→ Exercise objective
Scan the lines below; pull out those with "операции".
□ □ □
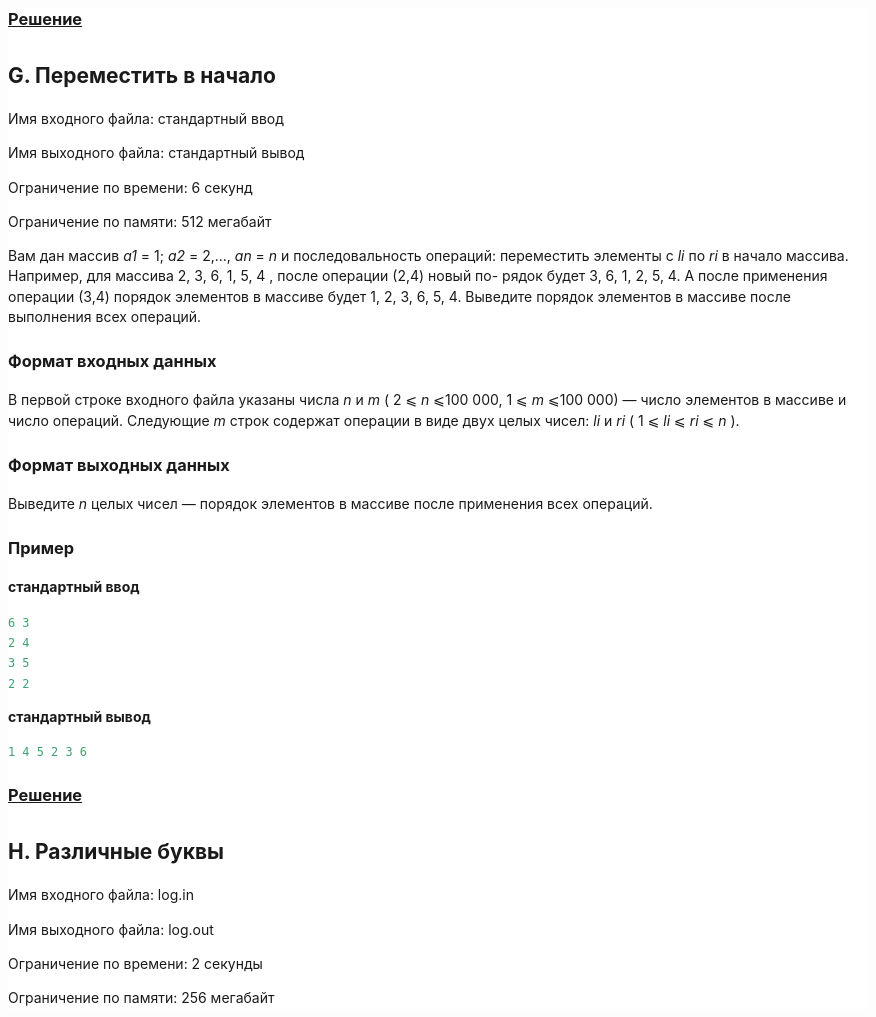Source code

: ### [Решение](F.cpp)

## G. Переместить в начало

Имя входного файла: стандартный ввод

Имя выходного файла: стандартный вывод

Ограничение по времени: 6 секунд

Ограничение по памяти: 512 мегабайт

Вам дан массив _a1_ = 1; _a2_ = 2,..., _an_ = _n_ и последовальность операций: переместить элементы
с _li_ по _ri_ в начало массива. Например, для массива 2, 3, 6, 1, 5, 4 , после операции (2,4) новый по-
рядок будет 3, 6, 1, 2, 5, 4. А после применения операции (3,4) порядок элементов в массиве будет
1, 2, 3, 6, 5, 4.
Выведите порядок элементов в массиве после выполнения всех операций.

### Формат входных данных

В первой строке входного файла указаны числа _n_ и _m_ ( 2 ⩽ _n_ ⩽100 000, 1 ⩽ _m_ ⩽100 000) —
число элементов в массиве и число операций. Следующие _m_ строк содержат операции в виде двух
целых чисел: _li_ и _ri_ ( 1 ⩽ _li_ ⩽ _ri_ ⩽ _n_ ).

### Формат выходных данных

Выведите _n_ целых чисел — порядок элементов в массиве после применения всех операций.

### Пример

**стандартный ввод**
```c++
6 3
2 4
3 5
2 2
```

**стандартный вывод**
```c++
1 4 5 2 3 6
```

### [Решение](G.cpp)

## H. Различные буквы

Имя входного файла: log.in

Имя выходного файла: log.out

Ограничение по времени: 2 секунды

Ограничение по памяти: 256 мегабайт
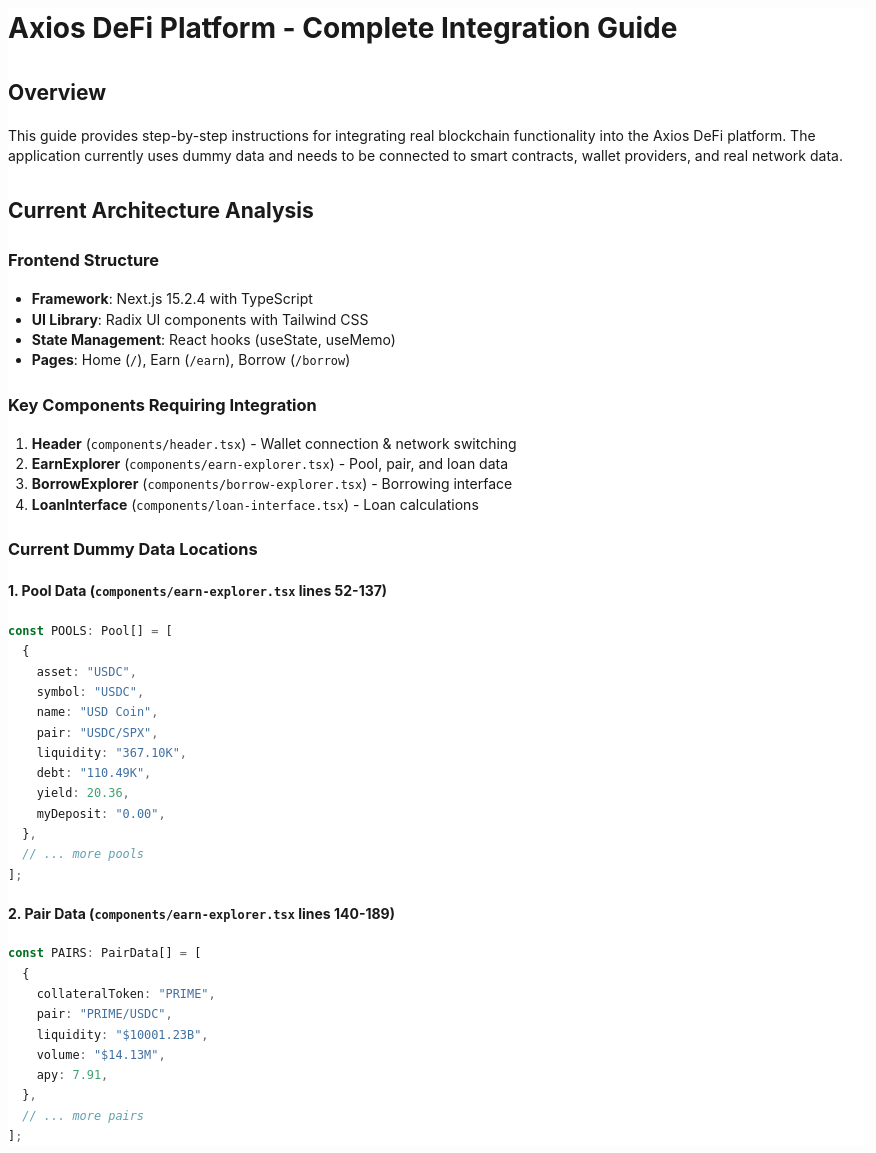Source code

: # Axios DeFi Platform - Complete Integration Guide

## Overview

This guide provides step-by-step instructions for integrating real blockchain functionality into the Axios DeFi platform. The application currently uses dummy data and needs to be connected to smart contracts, wallet providers, and real network data.

## Current Architecture Analysis

### Frontend Structure

- **Framework**: Next.js 15.2.4 with TypeScript
- **UI Library**: Radix UI components with Tailwind CSS
- **State Management**: React hooks (useState, useMemo)
- **Pages**: Home (`/`), Earn (`/earn`), Borrow (`/borrow`)

### Key Components Requiring Integration

1. **Header** (`components/header.tsx`) - Wallet connection & network switching
2. **EarnExplorer** (`components/earn-explorer.tsx`) - Pool, pair, and loan data
3. **BorrowExplorer** (`components/borrow-explorer.tsx`) - Borrowing interface
4. **LoanInterface** (`components/loan-interface.tsx`) - Loan calculations

### Current Dummy Data Locations

#### 1. Pool Data (`components/earn-explorer.tsx` lines 52-137)

```typescript
const POOLS: Pool[] = [
  {
    asset: "USDC",
    symbol: "USDC",
    name: "USD Coin",
    pair: "USDC/SPX",
    liquidity: "367.10K",
    debt: "110.49K",
    yield: 20.36,
    myDeposit: "0.00",
  },
  // ... more pools
];
```

#### 2. Pair Data (`components/earn-explorer.tsx` lines 140-189)

```typescript
const PAIRS: PairData[] = [
  {
    collateralToken: "PRIME",
    pair: "PRIME/USDC",
    liquidity: "$10001.23B",
    volume: "$14.13M",
    apy: 7.91,
  },
  // ... more pairs
];
```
□ □ □
→ Result of this task
с _li_ по _ri_ в начало массива. Например, для массива 2, 3, 6, 1, 5, 4 , после операции (2,4) новый по-
рядок будет 3, 6, 1, 2, 5, 4. А после применения операции (3,4) порядок элементов в массиве будет
число элементов в массиве и число операций. Следующие _m_ строк содержат операции в виде двух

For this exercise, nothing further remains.